*Work instructions*.
Please restate word for word each line from the one containing "index tip: (103, 235)" to the last line of the records below, and drop the pictures.
----
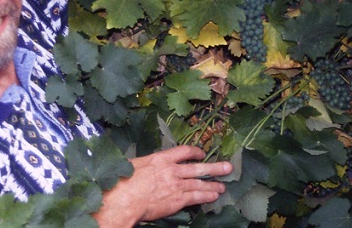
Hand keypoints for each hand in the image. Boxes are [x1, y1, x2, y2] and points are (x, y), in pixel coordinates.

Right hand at [93, 145, 232, 226]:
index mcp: (161, 158)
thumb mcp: (136, 165)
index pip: (183, 151)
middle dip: (215, 167)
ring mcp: (176, 185)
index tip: (202, 153)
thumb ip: (148, 165)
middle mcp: (172, 170)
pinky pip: (196, 197)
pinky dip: (206, 196)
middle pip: (198, 167)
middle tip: (228, 167)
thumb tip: (148, 167)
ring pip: (200, 183)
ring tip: (222, 186)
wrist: (124, 199)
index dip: (195, 152)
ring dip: (213, 185)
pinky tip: (213, 196)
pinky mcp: (177, 200)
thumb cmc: (123, 182)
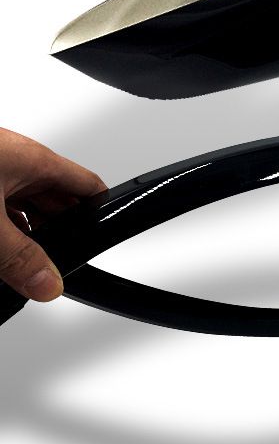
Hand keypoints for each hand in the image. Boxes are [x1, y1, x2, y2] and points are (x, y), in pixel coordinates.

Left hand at [0, 128, 105, 301]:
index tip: (103, 235)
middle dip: (59, 231)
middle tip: (56, 263)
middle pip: (55, 197)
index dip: (100, 211)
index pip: (87, 184)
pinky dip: (1, 230)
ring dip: (26, 233)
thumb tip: (47, 283)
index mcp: (32, 159)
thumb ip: (18, 258)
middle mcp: (14, 161)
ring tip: (19, 264)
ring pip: (22, 204)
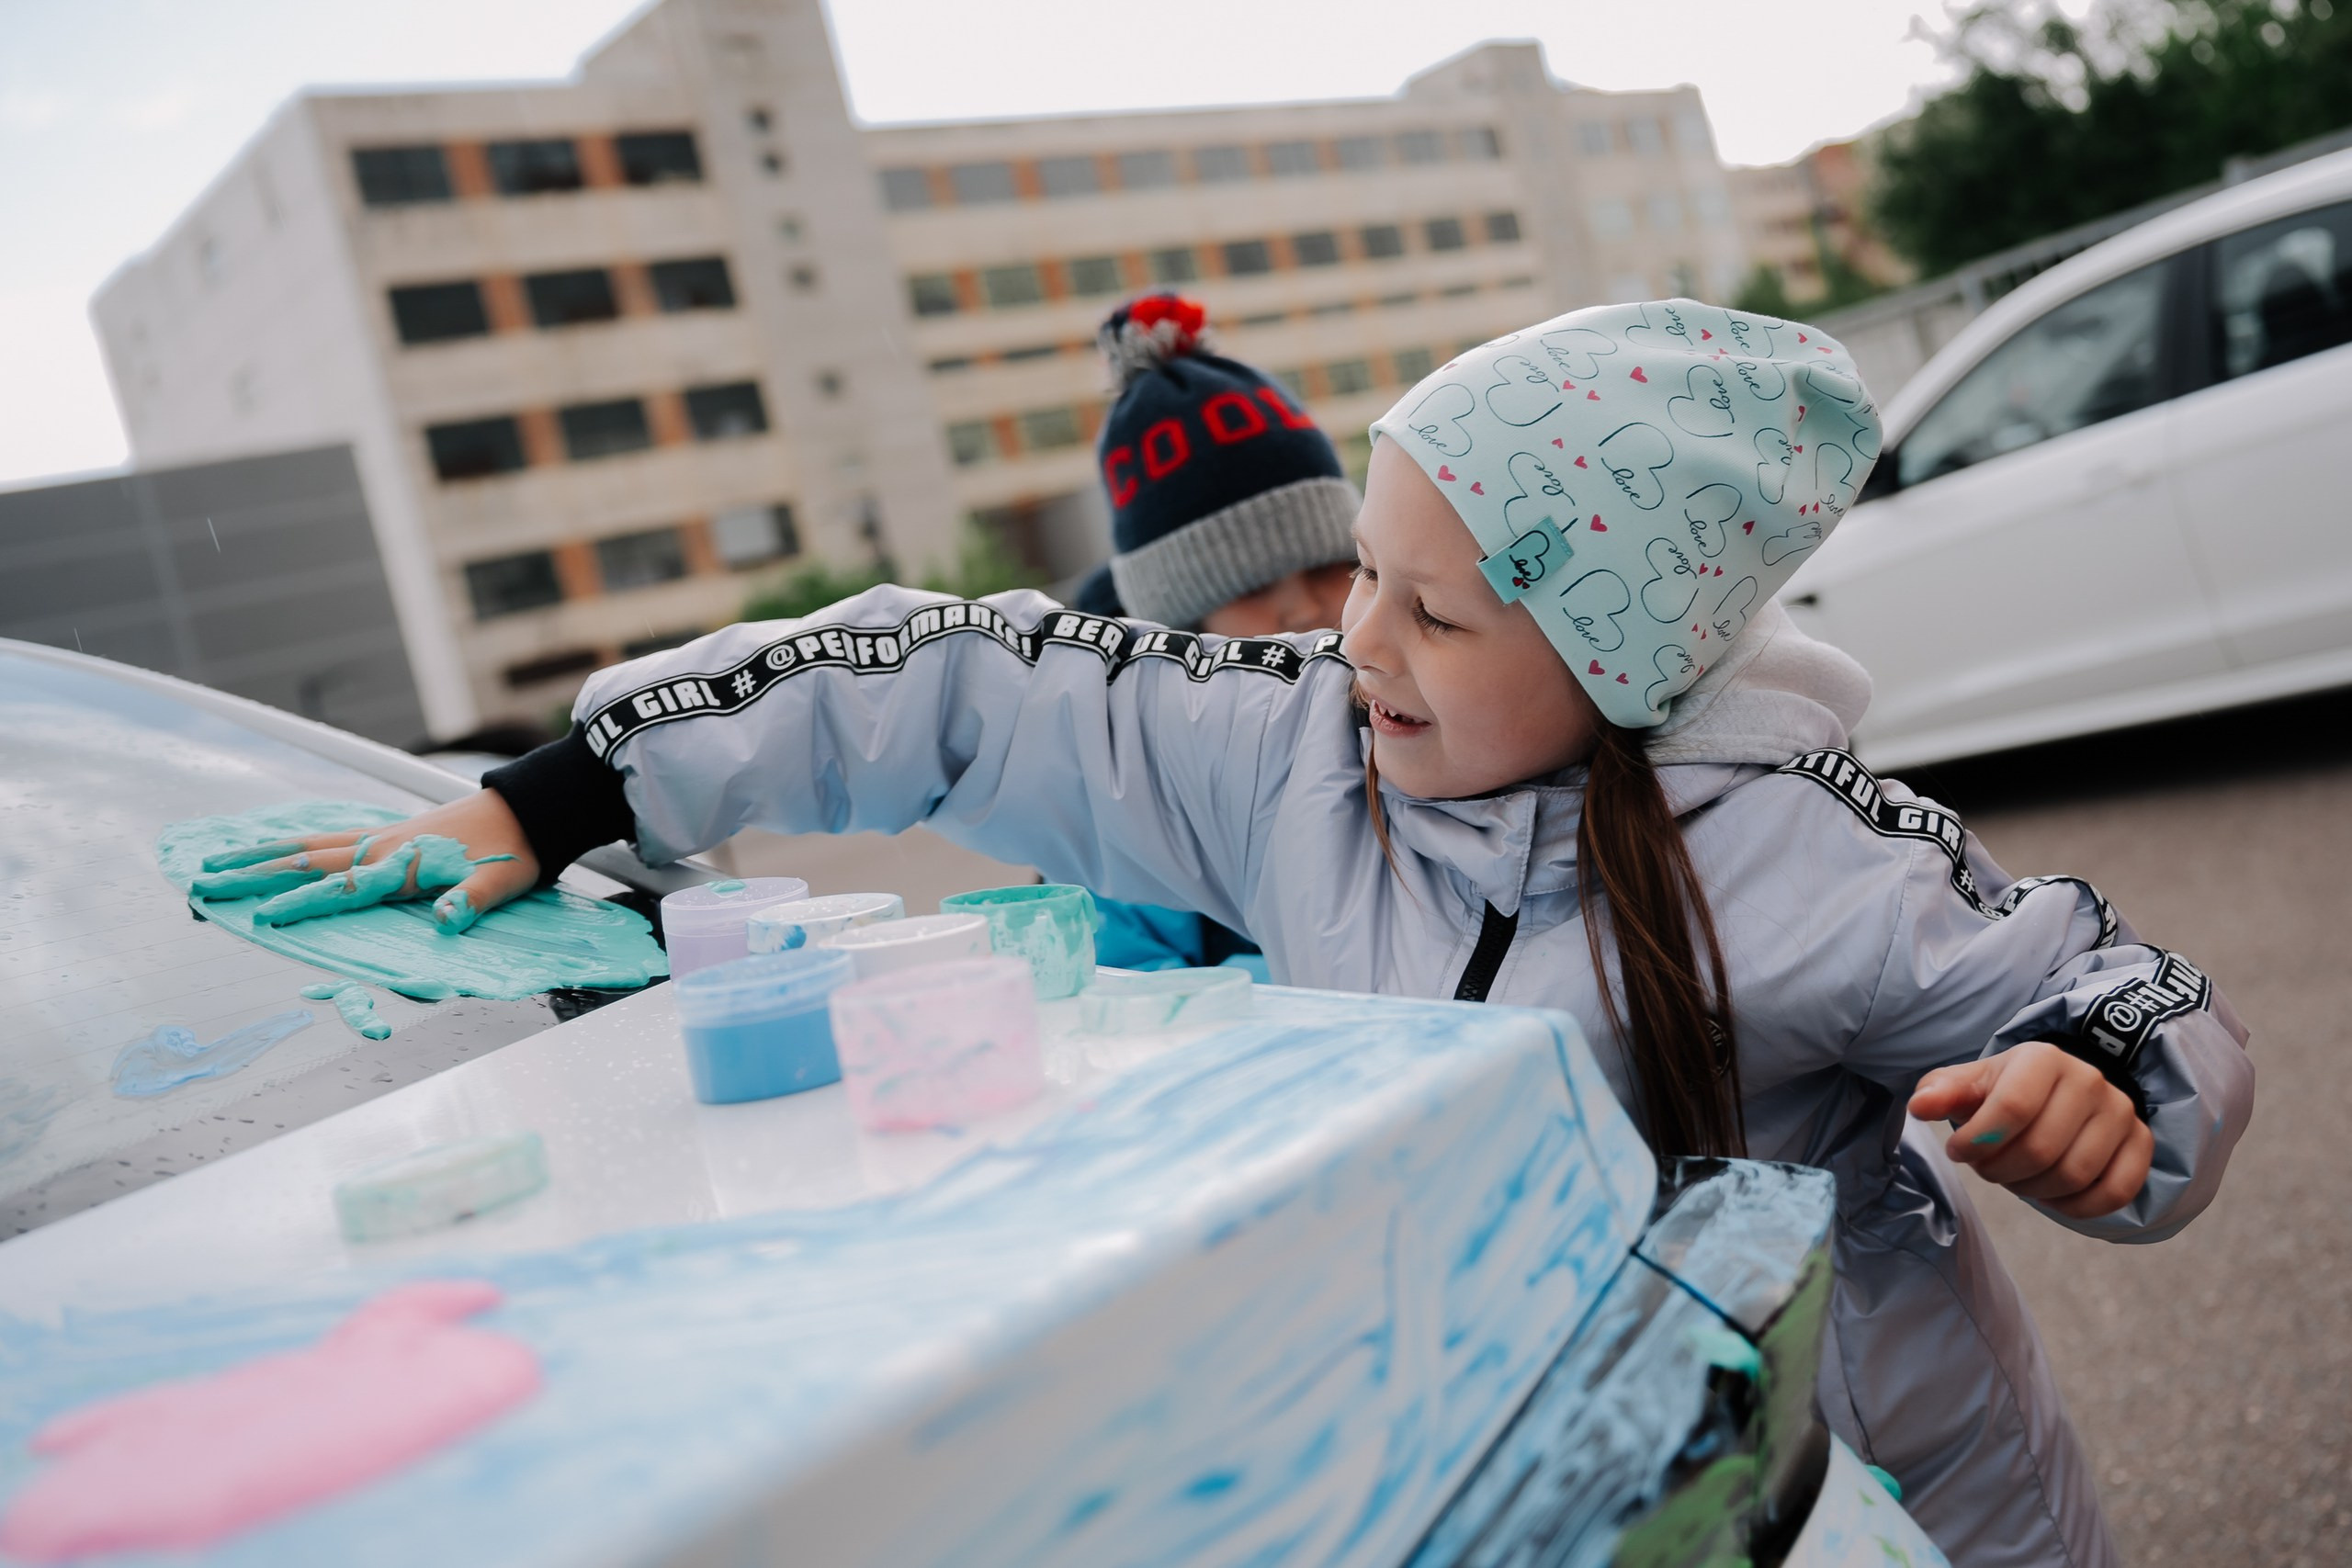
----
*Written answer*.
index tip: (103, 235)
middle dip: (59, 231)
middle tip: (56, 263)
middle pip: (55, 197)
index dip: (100, 211)
index pip: (87, 184)
pinky dip: (1, 230)
ring dip: (26, 233)
thumb tip: (47, 283)
index mcp: (32, 159)
thumb ip: (18, 258)
middle mcp: (14, 161)
ring tip: (19, 264)
ring pip: (22, 204)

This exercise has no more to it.